### Task goal
Find the line containing "focal_mm: 4.15", then return it and every line after it through the end of the records, exactly. Leave out pictures.

Top of Source records

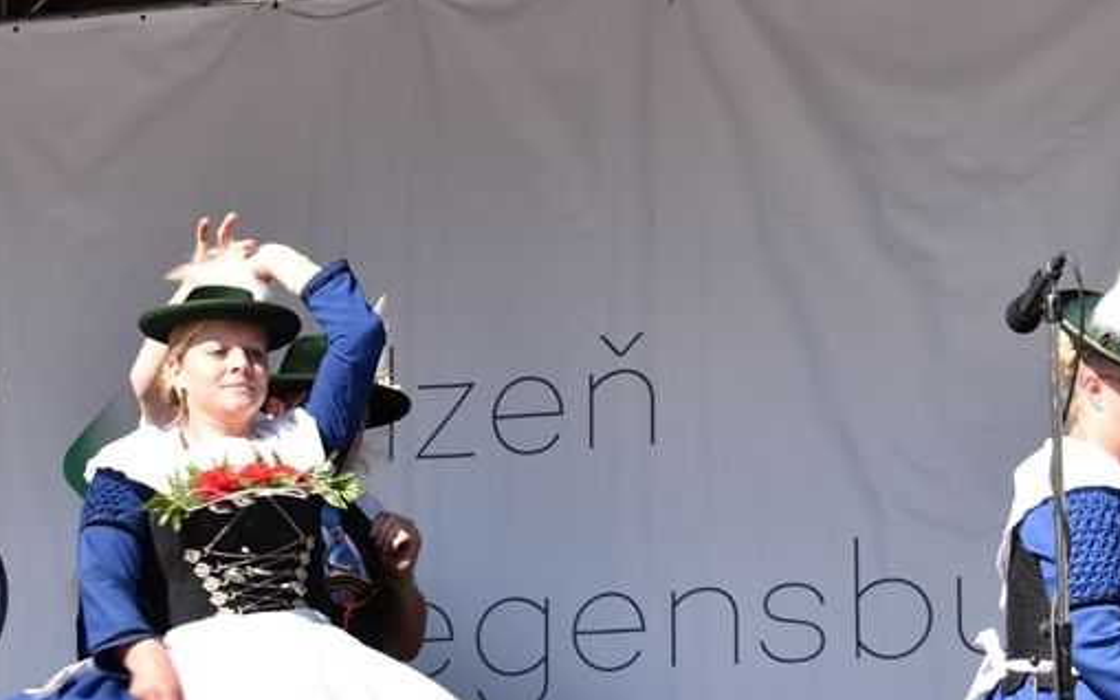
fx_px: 4883
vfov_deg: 8.2
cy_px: 697
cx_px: 84
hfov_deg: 13.0
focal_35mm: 160
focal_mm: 52
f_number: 8
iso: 100
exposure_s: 1/250
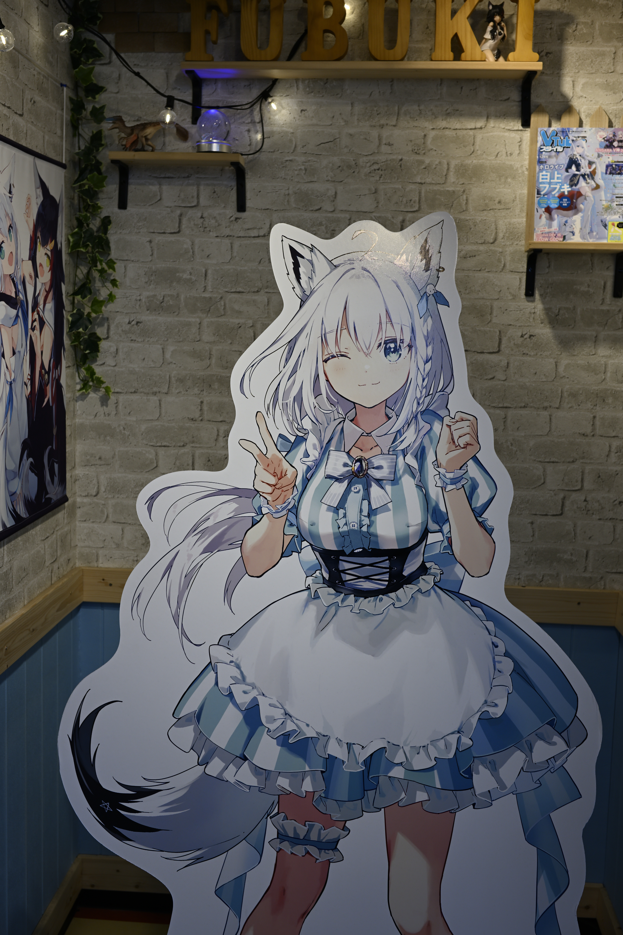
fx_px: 1038
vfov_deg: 48.5
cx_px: 312
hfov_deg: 33.4
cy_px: 468
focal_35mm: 40
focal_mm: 40
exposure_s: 1/125
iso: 160
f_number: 5.6
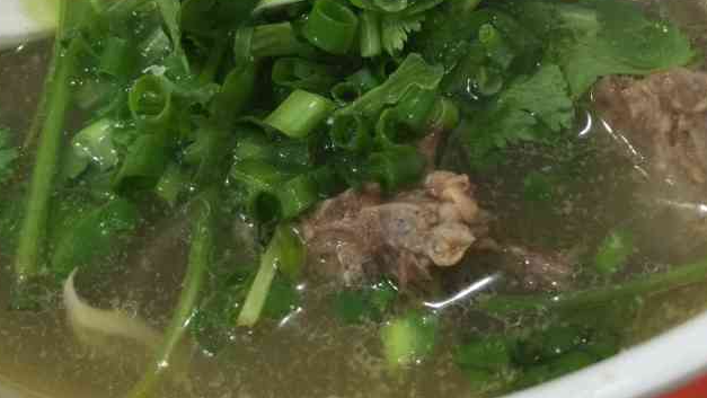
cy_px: 59
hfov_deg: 43.7
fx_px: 881
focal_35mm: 47
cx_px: 378
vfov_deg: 24.9
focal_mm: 4.15
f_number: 2.2
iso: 80
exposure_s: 1/17
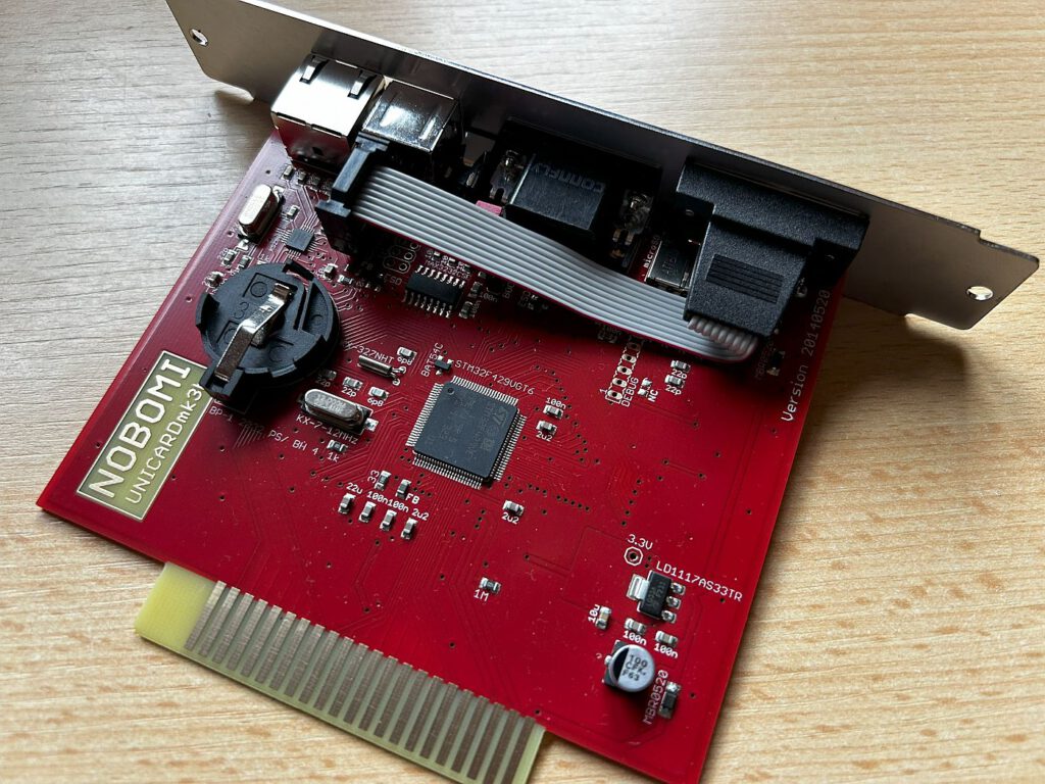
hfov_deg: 67.3
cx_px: 522
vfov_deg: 53.1
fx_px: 785
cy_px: 392
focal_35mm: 26
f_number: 1.5
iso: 100
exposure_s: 1/121
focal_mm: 5.7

Bottom of Source records

### Solution to this exercise
focal_mm: 4.15
f_number: 2.2
iso: 80
exposure_s: 1/17
hfov_deg: 67.3
cx_px: 522
vfov_deg: 53.1
fx_px: 785
cy_px: 392
focal_35mm: 26
f_number: 1.5
iso: 100
exposure_s: 1/121
focal_mm: 5.7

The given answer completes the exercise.